Jo and Laurie - I thoroughly enjoyed reading about their friendship in this section. The book started off with the fun of a new friendship - all the running and skating together, going to the theatre, performing plays, etc. This section went into the tension a bit more in terms of conflict and disagreements, living through some difficult times of stress and uncertainty, and how they handled them. I like how Laurie cheered Jo on when he finds out about her attempts to get published, how Jo 'managed' the reconciliation between Laurie and his grandfather after Laurie's prank on Meg, that they both wanted to reconcile after spending a day miffed with each other, Laurie's comforting Jo while they were waiting for Mrs March to return for Beth, and Jo's encouraging Laurie to continue in his generosity in the same way as his looking out for a poorer student at school. The relationship increases in depth and appreciation between the two for each other's character and talents, as well as understanding of and working around (or even working with) each other's weaknesses.
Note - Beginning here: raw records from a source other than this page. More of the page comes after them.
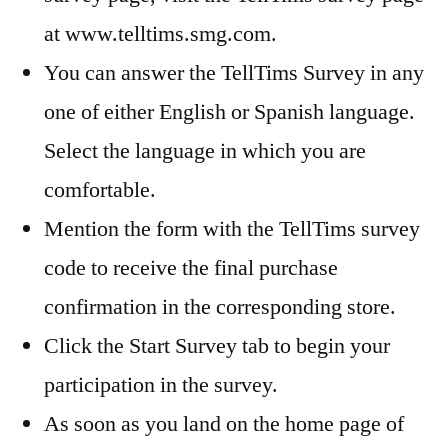
at www.telltims.smg.com.
You can answer the TellTims Survey in any
one of either English or Spanish language.
Select the language in which you are
comfortable.
Mention the form with the TellTims survey
code to receive the final purchase
confirmation in the corresponding store.
Click the Start Survey tab to begin your
participation in the survey.
As soon as you land on the home page of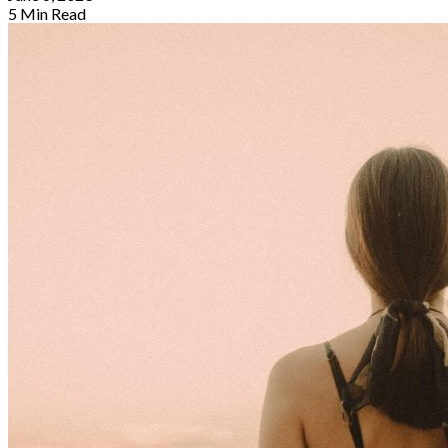
5 Min Read
By
Sophia Redmond
May 17, 2023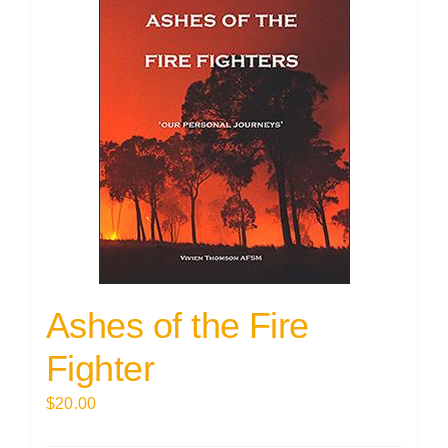
Ashes of the Fire
Fighter
$
20.00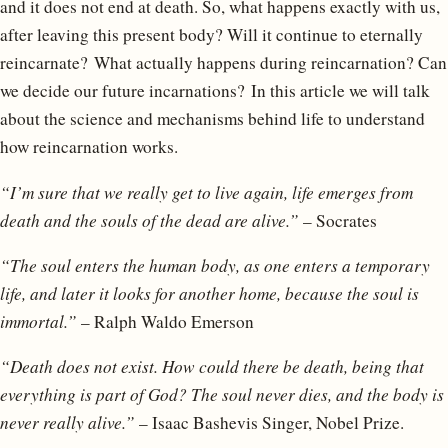
and it does not end at death. So, what happens exactly with us,
after leaving this present body? Will it continue to eternally
reincarnate? What actually happens during reincarnation? Can
we decide our future incarnations? In this article we will talk
about the science and mechanisms behind life to understand
how reincarnation works.
“I’m sure that we really get to live again, life emerges from
death and the souls of the dead are alive.”
– Socrates
“The soul enters the human body, as one enters a temporary
life, and later it looks for another home, because the soul is
immortal.”
– Ralph Waldo Emerson
“Death does not exist. How could there be death, being that
everything is part of God? The soul never dies, and the body is
never really alive.”
– Isaac Bashevis Singer, Nobel Prize.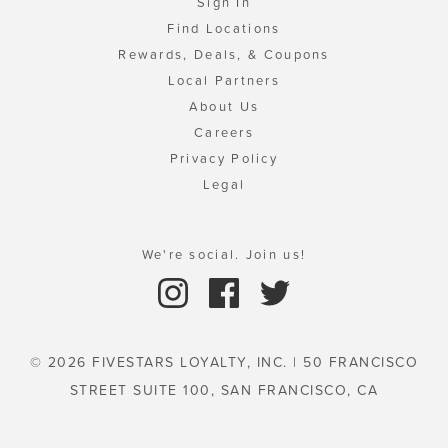
Sign In
Find Locations
Rewards, Deals, & Coupons
Local Partners
About Us
Careers
Privacy Policy
Legal
We're social. Join us!
© 2026 FIVESTARS LOYALTY, INC. | 50 FRANCISCO
STREET SUITE 100, SAN FRANCISCO, CA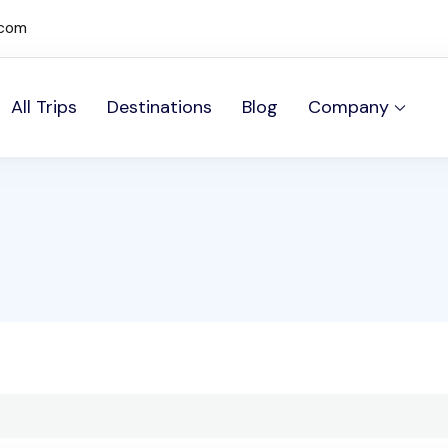
.com
All Trips
Destinations
Blog
Company
mos Sites site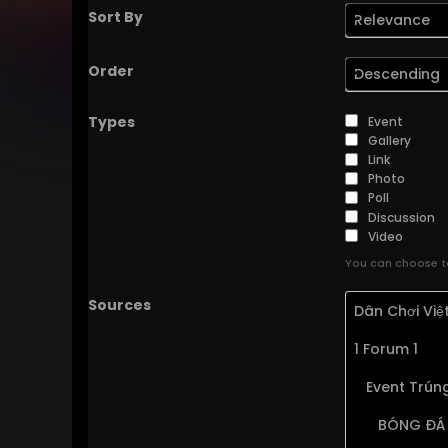
Sort By
Relevance
Order
Descending
Types
Event
Gallery
Link
Photo
Poll
Discussion
Video
You can choose to
Sources
Dân Chơi Vi
1 Forum 1
Event Trúng
BÓNG ĐÁ 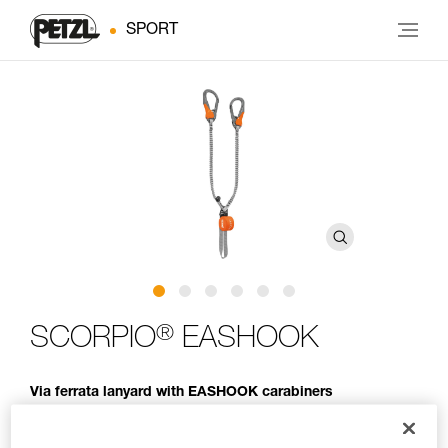
SPORT
®
SCORPIO
EASHOOK
Via ferrata lanyard with EASHOOK carabiners
Lightweight and compact, the SCORPIO EASHOOK lanyard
By the end of Chapter 23 it seems that the two have established the foundations for a lasting relationship, especially with this exchange:
"I'm not good for much, I know; but I'll stand by you Jo, all the days of my life; upon my word I will!"
"I know you will, and I'm ever so much obliged; you are always a great comfort to me, Teddy."


Zoë Neo | 214 comments I definitely think fear of change was a factor in Jo's reaction. They are such a close family and they have their routines and Meg getting married would change that.

I agree that 16 does seem a bit old for such an extreme reaction but when I read it she seems younger than 16 in the way she acts, so the reaction didn't completely surprise me.


message 9: by Becky (new) - added it

Becky | 131 comments I agree that I think Jo was just afraid of losing her older sister. I am so happy that Meg married John though. I think they are a good match and I loved when Meg told off her Aunt. I thought that part was really great.

I'm excited to see what happens to Jo now that Meg isn't around to help keep her in check. Also, the way Laurie was talking about how Jo would be next has me very curious.